Senate Joint Resolution 13A died on a vote of 33 to 29, it needed 36 votes to pass. SJR 13 is a constitutional amendment that allows voters to decide whether to raise the minimum wage. In the legislation, the minimum wage increase is tied to the cost of living. The bill is co-sponsored by Sen. Richard Martinez (D-Rio Arriba, Los Alamos, Sandoval, Santa Fe -5) and Rep. Miguel Garcia (D-Bernalillo-14).
Below is a statement from Speaker W. Ken Martinez:
“Democrats fought every step of the way to pass a minimum wage increase for New Mexico working families. Republicans voted no.”
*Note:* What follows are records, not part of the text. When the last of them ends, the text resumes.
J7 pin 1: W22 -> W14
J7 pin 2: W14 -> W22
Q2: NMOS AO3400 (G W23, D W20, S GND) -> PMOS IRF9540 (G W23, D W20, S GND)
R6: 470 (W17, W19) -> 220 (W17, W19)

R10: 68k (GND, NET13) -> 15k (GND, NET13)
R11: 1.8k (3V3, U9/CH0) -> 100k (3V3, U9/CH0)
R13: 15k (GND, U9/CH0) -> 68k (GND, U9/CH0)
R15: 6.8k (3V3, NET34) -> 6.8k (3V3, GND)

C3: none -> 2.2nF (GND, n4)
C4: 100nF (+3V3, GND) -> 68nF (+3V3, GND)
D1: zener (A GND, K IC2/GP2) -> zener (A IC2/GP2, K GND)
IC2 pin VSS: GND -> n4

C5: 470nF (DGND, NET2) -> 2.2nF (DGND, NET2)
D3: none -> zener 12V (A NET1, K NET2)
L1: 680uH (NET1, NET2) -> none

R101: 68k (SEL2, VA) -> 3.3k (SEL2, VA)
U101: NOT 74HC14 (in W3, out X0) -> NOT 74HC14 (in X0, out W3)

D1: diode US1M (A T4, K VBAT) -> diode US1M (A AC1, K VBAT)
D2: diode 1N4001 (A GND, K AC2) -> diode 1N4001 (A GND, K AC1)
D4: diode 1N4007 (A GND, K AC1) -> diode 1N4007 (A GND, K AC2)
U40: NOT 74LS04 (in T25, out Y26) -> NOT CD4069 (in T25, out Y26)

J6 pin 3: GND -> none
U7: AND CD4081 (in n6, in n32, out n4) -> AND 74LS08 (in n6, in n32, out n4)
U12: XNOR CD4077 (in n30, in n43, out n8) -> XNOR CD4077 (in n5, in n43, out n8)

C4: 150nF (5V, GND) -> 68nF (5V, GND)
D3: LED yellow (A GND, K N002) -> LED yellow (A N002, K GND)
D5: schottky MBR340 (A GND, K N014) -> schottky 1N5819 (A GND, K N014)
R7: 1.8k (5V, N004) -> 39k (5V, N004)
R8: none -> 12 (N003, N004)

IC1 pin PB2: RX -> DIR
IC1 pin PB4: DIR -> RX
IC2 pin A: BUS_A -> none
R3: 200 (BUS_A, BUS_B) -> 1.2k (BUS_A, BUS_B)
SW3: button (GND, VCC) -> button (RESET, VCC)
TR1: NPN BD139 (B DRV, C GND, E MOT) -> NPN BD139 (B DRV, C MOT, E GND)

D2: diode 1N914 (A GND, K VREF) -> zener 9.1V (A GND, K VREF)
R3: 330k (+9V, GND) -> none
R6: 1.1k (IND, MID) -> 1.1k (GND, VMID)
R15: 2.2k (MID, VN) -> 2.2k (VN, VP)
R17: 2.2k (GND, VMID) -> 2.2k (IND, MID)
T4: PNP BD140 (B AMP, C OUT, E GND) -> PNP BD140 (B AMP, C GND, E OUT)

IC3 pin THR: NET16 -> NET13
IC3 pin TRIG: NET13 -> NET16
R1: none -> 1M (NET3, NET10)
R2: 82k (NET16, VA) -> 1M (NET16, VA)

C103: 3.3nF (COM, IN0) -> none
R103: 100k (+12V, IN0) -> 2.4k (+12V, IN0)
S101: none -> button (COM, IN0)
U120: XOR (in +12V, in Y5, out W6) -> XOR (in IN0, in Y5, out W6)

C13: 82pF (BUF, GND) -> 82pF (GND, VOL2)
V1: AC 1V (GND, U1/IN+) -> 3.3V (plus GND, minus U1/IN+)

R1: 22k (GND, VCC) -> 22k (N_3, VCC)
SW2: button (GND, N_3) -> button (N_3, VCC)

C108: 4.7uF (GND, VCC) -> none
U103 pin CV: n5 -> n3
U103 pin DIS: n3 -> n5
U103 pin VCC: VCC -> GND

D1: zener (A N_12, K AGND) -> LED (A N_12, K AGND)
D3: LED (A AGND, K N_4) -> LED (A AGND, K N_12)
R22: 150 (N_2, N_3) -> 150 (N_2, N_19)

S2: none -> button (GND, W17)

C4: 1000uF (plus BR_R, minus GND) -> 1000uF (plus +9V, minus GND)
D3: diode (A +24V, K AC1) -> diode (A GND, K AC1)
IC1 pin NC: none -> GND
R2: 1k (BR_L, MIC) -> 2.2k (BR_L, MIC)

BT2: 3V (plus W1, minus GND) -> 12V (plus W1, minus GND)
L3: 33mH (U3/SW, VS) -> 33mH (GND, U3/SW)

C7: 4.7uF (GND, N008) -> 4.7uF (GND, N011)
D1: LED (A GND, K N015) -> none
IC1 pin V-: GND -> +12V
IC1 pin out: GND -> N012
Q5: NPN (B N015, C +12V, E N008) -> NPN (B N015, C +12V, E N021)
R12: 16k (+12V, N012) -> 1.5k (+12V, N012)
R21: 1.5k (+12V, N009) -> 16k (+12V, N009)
“Pay discrepancy between CEOs and workers’ salaries continues to grow; CEOs now make, on average, 343 times more than typical workers.”
“The economic benefits of raising the minimum wage puts more money in the pockets of those who spend it, to help feed their families and educate their children. A minimum wage increase stimulates the economy, pure and simple.”
“We are disappointed but not deterred. We won’t stop fighting for New Mexico families. We will come back next year, and every year after, until this is done.”
About the bill:
SJR 13A would have raised New Mexico’s minimum wage from $7.50 to $8.30 an hour, the proposal would adjust the state’s minimum wage for inflation since 2009.
The minimum wage would then increase each year for inflation, but it couldn’t rise more than 4 percent annually. It’s estimated the wage rate would reach $8.40 in July 2016 and $8.60 in 2017, according to the Legislative Finance Committee.
Currently New Mexicans who make minimum wage, who work 40 hrs/wk for 52 weeks (2080 hrs) for $7.50/hr yield an annual salary of $15,600, or $300 a week, this keeps a family of two or more far below the current federal poverty line of $19,553, which was set in 1968.